As much as I wanted David to get another job, I realize this job makes it so we don’t have to scramble to take care of the kids and house, it pays well (when there’s work) and makes him available to do some other things that may be useful to him down the road. It makes it so we can both work without having the kids taken care of by non-parents (except when David is traveling).

But I talked to my pal Lori yesterday and was all, “But what about [whine whine],” and she clearly explained how perfect everything is, and how we’re being allowed to have this great lifestyle even though we haven’t fixed everything yet, and how now we have this great situation to get everything put together. I left that call totally woken up to how completely ungrateful and unaware I was being–there is clearly a plan.

I’ll just say it, judge me, whatever, but I don’t miss being at home when I’m at work. I like doing what I’m good at, I don’t like doing what I’m bad at. I sometimes lament that what I’m good at has no eternal significance, and what I’m bad at is critical for eternity, but hey, there it is. I love my kids, I love my family. I’m a crap housekeeper and the day to day of homemaking makes me mentally ill. I’m messed that way. Apparently God knows me, I’m His creation after all, and he’s arranging my life accordingly for now I guess.

The thing about that “strengths” exercise was there’s a place in the “Strengthsfinder” book that explained that it is inefficient to constantly focus on your weaknesses. Sure, you need to bring them up to a level they don’t destroy your life or overshadow your strengths, but if you are a natural 2 at something and put a ten effort, you will still be a 20, whereas if you work on the stuff you are a 9 at and try just as hard, you will be a 90. Think Michael Jordan, who was a 10 talent and 10 effort. He tried baseball, and he was no 10 talent, so he couldn’t come up with the same result.

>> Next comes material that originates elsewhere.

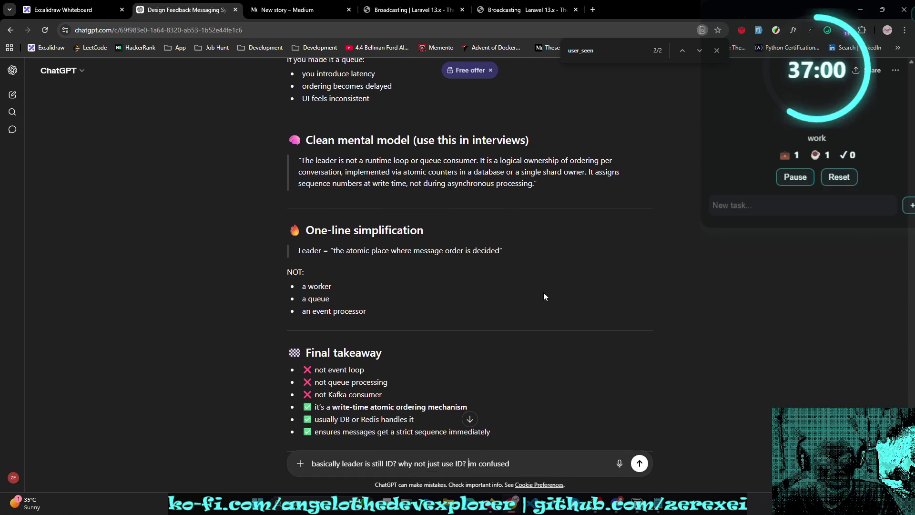
pyautogui.scroll(-3, 543, 296)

The American dream is about overcoming odds and weaknesses, our culture is obsessed with our weaknesses. And we’re all about equal opportunity and saying to our kids that they can be anything they want if they try hard enough–but life is so much easier when you try hard enough with something that is already a talent for you. We’ve said that the Chinese and Russian communist states were oppressive because they take kids who show talent in something at a young age and direct them into that career permanently. Maybe that’s extreme, but I also think it is oppressive to spend my life fighting against weaknesses and ignoring my strengths. We all have both, which do you want to spend your life thinking about?